Lofgreen and her colleagues surveyed 145 straight men who attended a large university in the southeastern region of the U.S. The men were given a series of hypothetical sexual scenarios which described a date with “a girl that the participant finds very attractive” and with whom they would like to have sex.

Different categories of consent and modes of communication were included in the scenarios, including consent, refusal and no active response or resistance (passivity) communicated verbally, nonverbally or a combination. 

Situational factors were also varied in the scenarios—including how the woman dressed, the woman's sexual history, how much alcohol both the man and the woman had consumed, the sexual history of a couple and the level of intimacy attained in the interaction. Men were measured for rape-myth acceptance, hypermasculinity and hostile sexism. According to the study, rape myths included beliefs such as “women generally find being physically forced into sex a real 'turn-on'" or “when a woman says no, she really means yes.”

Their results showed that sexual interest and sexual consent were often conflated with each other—though there were a variety of reasons a woman might give consent while not being interested, or be interested and choose not to give consent, according to Lofgreen. Also, she said, men's perceptions of interest and consent "weren't particularly nuanced.

"They were so correlated and impacted in such similar ways by variables of interest that they were virtually indistinguishable," she told Newsweek in an email. 

RTXPCFV A student walks across the campus of New York's Columbia University in 2009. Reuters

Acceptance of rape myths and hypermasculinity—or endorsing exaggerated male gender-role beliefs—increased men's perceived sexual desire and consent from women. This was especially true in situations where explicit consent was not given.

At the same time, the research showed that personal characteristics such as psychopathy, interpersonal reactivity and hostile sexism did not increase perceptions of sexual desire and consent. A woman's attire, alcohol consumption or history of casual sex—which are often factors in victim-blaming—were not factors in perceived sexual interest or consent for the men in this study. 

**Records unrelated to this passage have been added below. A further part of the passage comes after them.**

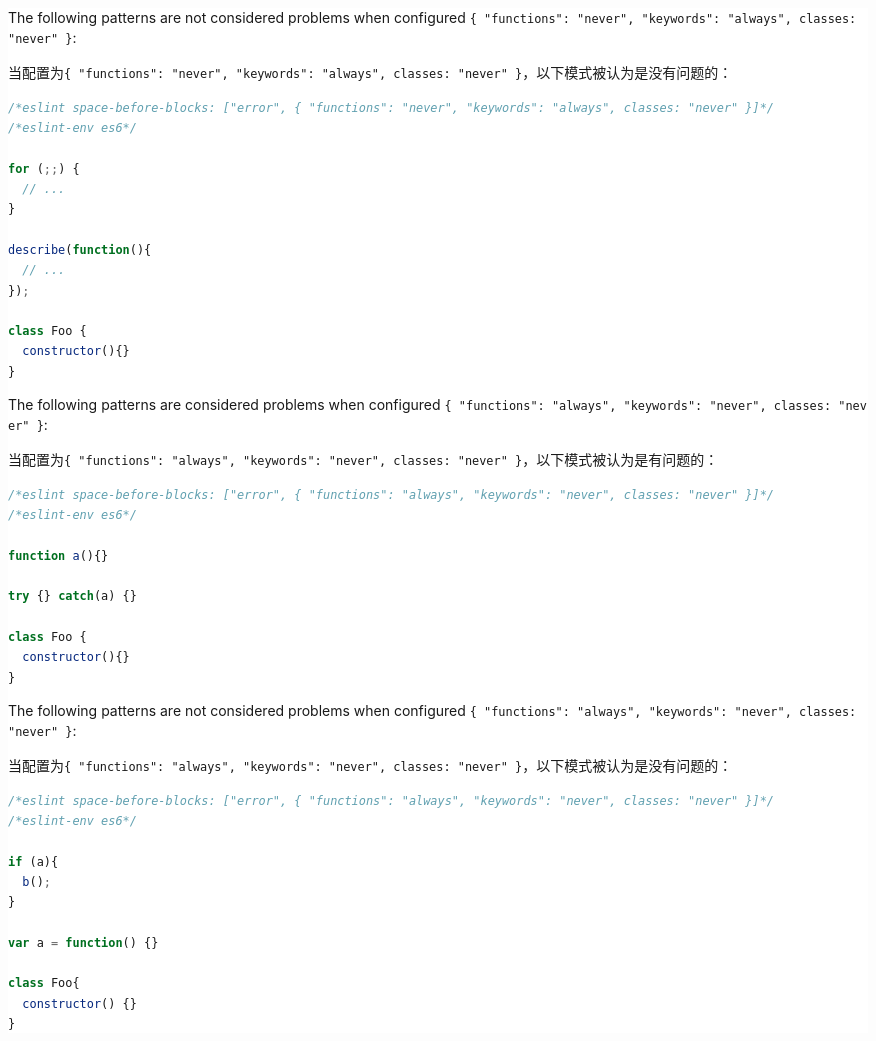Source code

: 
The following patterns are not considered problems when configured `{ "functions": "never", "keywords": "always", classes: "never" }`:

当配置为`{ "functions": "never", "keywords": "always", classes: "never" }`，以下模式被认为是没有问题的：

```js
/*eslint space-before-blocks: ["error", { "functions": "never", "keywords": "always", classes: "never" }]*/
/*eslint-env es6*/

for (;;) {
  // ...
}

describe(function(){
  // ...
});

class Foo {
  constructor(){}
}
```

The following patterns are considered problems when configured `{ "functions": "always", "keywords": "never", classes: "never" }`:

当配置为`{ "functions": "always", "keywords": "never", classes: "never" }`，以下模式被认为是有问题的：

```js
/*eslint space-before-blocks: ["error", { "functions": "always", "keywords": "never", classes: "never" }]*/
/*eslint-env es6*/

function a(){}

try {} catch(a) {}

class Foo {
  constructor(){}
}
```

The following patterns are not considered problems when configured `{ "functions": "always", "keywords": "never", classes: "never" }`:

当配置为`{ "functions": "always", "keywords": "never", classes: "never" }`，以下模式被认为是没有问题的：

```js
/*eslint space-before-blocks: ["error", { "functions": "always", "keywords": "never", classes: "never" }]*/
/*eslint-env es6*/

if (a){
  b();
}

var a = function() {}

class Foo{
  constructor() {}
}
```
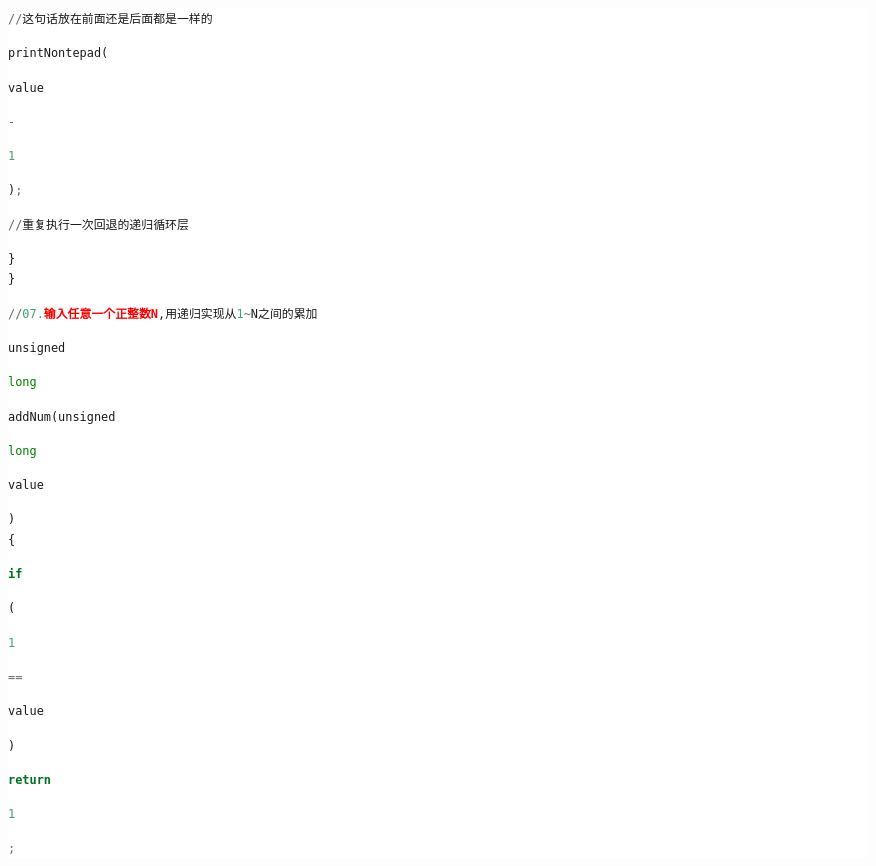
 ```python
//这句话放在前面还是后面都是一样的
```
```python
printNontepad(
```
```python
value
```
```python
-
```
```python
1
```
```python
);
```
```python
//重复执行一次回退的递归循环层
```
```python
}
}
```
```python
//07.输入任意一个正整数N,用递归实现从1~N之间的累加
```
```python
unsigned
```
```python
long
```
```python
addNum(unsigned
```
```python
long
```
```python
value
```
```python
)
{
```
```python
if
```
```python
(
```
```python
1
```
```python
==
```
```python
value
```
```python
)
```
```python
return
```
```python
1
```
```python
;
```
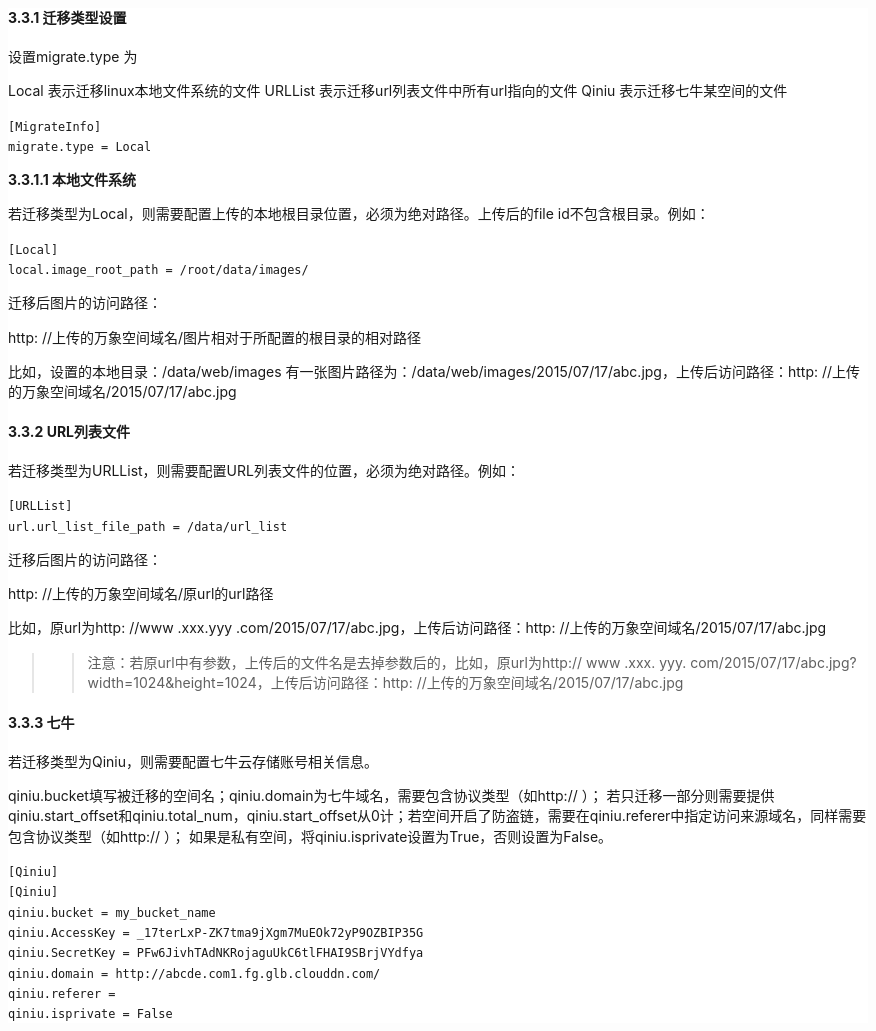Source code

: #### 3.3.1	迁移类型设置
设置migrate.type 为

Local  表示迁移linux本地文件系统的文件
URLList  表示迁移url列表文件中所有url指向的文件
Qiniu  表示迁移七牛某空间的文件

```
[MigrateInfo]
migrate.type = Local
```

**3.3.1.1	本地文件系统**

若迁移类型为Local，则需要配置上传的本地根目录位置，必须为绝对路径。上传后的file id不包含根目录。例如：

```
[Local]
local.image_root_path = /root/data/images/
```

迁移后图片的访问路径：

http: //上传的万象空间域名/图片相对于所配置的根目录的相对路径 

比如，设置的本地目录：/data/web/images 有一张图片路径为：/data/web/images/2015/07/17/abc.jpg，上传后访问路径：http: //上传的万象空间域名/2015/07/17/abc.jpg

#### 3.3.2	URL列表文件

若迁移类型为URLList，则需要配置URL列表文件的位置，必须为绝对路径。例如：

```
[URLList]
url.url_list_file_path = /data/url_list
```

迁移后图片的访问路径：

http: //上传的万象空间域名/原url的url路径 

比如，原url为http: //www .xxx.yyy .com/2015/07/17/abc.jpg，上传后访问路径：http: //上传的万象空间域名/2015/07/17/abc.jpg

>>注意：若原url中有参数，上传后的文件名是去掉参数后的，比如，原url为http:// www .xxx. yyy. com/2015/07/17/abc.jpg?width=1024&height=1024，上传后访问路径：http: //上传的万象空间域名/2015/07/17/abc.jpg

#### 3.3.3	七牛

若迁移类型为Qiniu，则需要配置七牛云存储账号相关信息。

qiniu.bucket填写被迁移的空间名；qiniu.domain为七牛域名，需要包含协议类型（如http:// ）； 若只迁移一部分则需要提供qiniu.start_offset和qiniu.total_num，qiniu.start_offset从0计；若空间开启了防盗链，需要在qiniu.referer中指定访问来源域名，同样需要包含协议类型（如http:// ）； 如果是私有空间，将qiniu.isprivate设置为True，否则设置为False。

```
[Qiniu]
[Qiniu]
qiniu.bucket = my_bucket_name
qiniu.AccessKey = _17terLxP-ZK7tma9jXgm7MuEOk72yP9OZBIP35G
qiniu.SecretKey = PFw6JivhTAdNKRojaguUkC6tlFHAI9SBrjVYdfya
qiniu.domain = http://abcde.com1.fg.glb.clouddn.com/
qiniu.referer = 
qiniu.isprivate = False
```
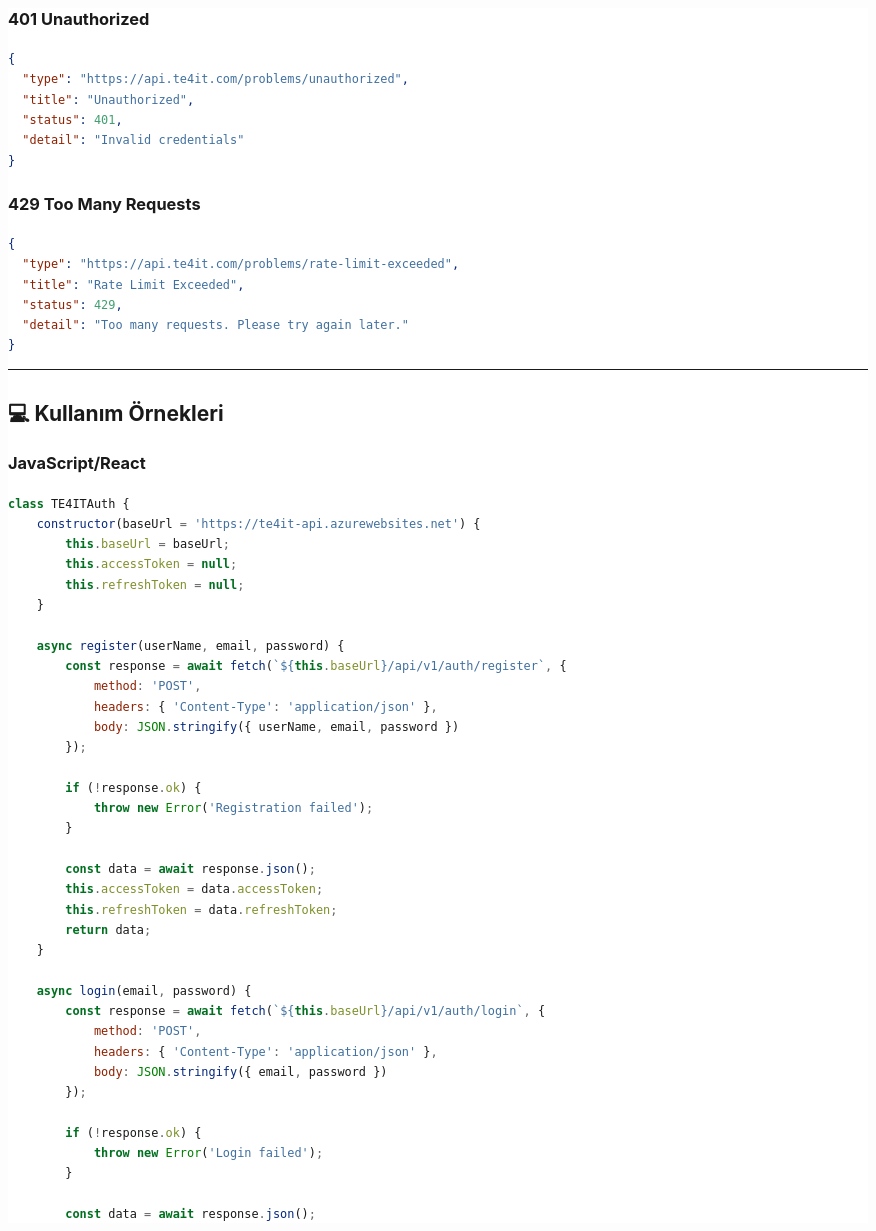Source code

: ### 401 Unauthorized
```json
{
  "type": "https://api.te4it.com/problems/unauthorized",
  "title": "Unauthorized",
  "status": 401,
  "detail": "Invalid credentials"
}
```

### 429 Too Many Requests
```json
{
  "type": "https://api.te4it.com/problems/rate-limit-exceeded",
  "title": "Rate Limit Exceeded",
  "status": 429,
  "detail": "Too many requests. Please try again later."
}
```

---

## 💻 Kullanım Örnekleri

### JavaScript/React

```javascript
class TE4ITAuth {
    constructor(baseUrl = 'https://te4it-api.azurewebsites.net') {
        this.baseUrl = baseUrl;
        this.accessToken = null;
        this.refreshToken = null;
    }

    async register(userName, email, password) {
        const response = await fetch(`${this.baseUrl}/api/v1/auth/register`, {
            method: 'POST',
            headers: { 'Content-Type': 'application/json' },
            body: JSON.stringify({ userName, email, password })
        });
        
        if (!response.ok) {
            throw new Error('Registration failed');
        }
        
        const data = await response.json();
        this.accessToken = data.accessToken;
        this.refreshToken = data.refreshToken;
        return data;
    }

    async login(email, password) {
        const response = await fetch(`${this.baseUrl}/api/v1/auth/login`, {
            method: 'POST',
            headers: { 'Content-Type': 'application/json' },
            body: JSON.stringify({ email, password })
        });
        
        if (!response.ok) {
            throw new Error('Login failed');
        }
        
        const data = await response.json();
```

“At a societal level, we tend to feel more comfortable to characterizing rapists as social deviants lurking in dark alleys—and sexual predators of this kind do exist,” Lofgreen said. “However, our findings demonstrated that men’s perceptions of consent varied more as a function of situational factors rather than as a function of stable personality traits like antisociality or empathy.”

The study noted that a majority of sexual assaults were committed by someone the victim knew, such as an acquaintance, a friend a or romantic partner.

The sample was relatively small—mostly Caucasian, Protestant men from a southeastern university—so Lofgreen cautioned against applying their findings to all men. However, she said, their results had “important implications that we can draw from in our understanding (or misunderstanding) of sexual assault.”

The study suggested that men could benefit from education around the limitations of assuming that factors such as attire or past sexual history indicated cues of sexual desire. The “affirmative standard” of consent should be taught—which is consent involving unambiguous, affirmative communication rather than just the absence of refusal, Lofgreen said. Prevention programs combating rape myths could also help, particularly since those myths “take away the ability of women to halt a sexual interaction at their discretion.”

RTXZ8YV Matt Lauer at NBC's "Today" show in New York, on May 3, 2013. Reuters

Though this study focused on peer relationships on college campuses, the ongoing revelations of sexual assault in the workplace revealed how men used their power in the workplace and influence to their subordinates, who were often women. Lofgreen said those were areas they hoped to focus on next.

“Our vignettes examined situations depicting peer relationships—but we hope to extend these findings and power-differentials may be another important dimension to examine and especially applicable to settings such as the workplace or the military,” said Lofgreen.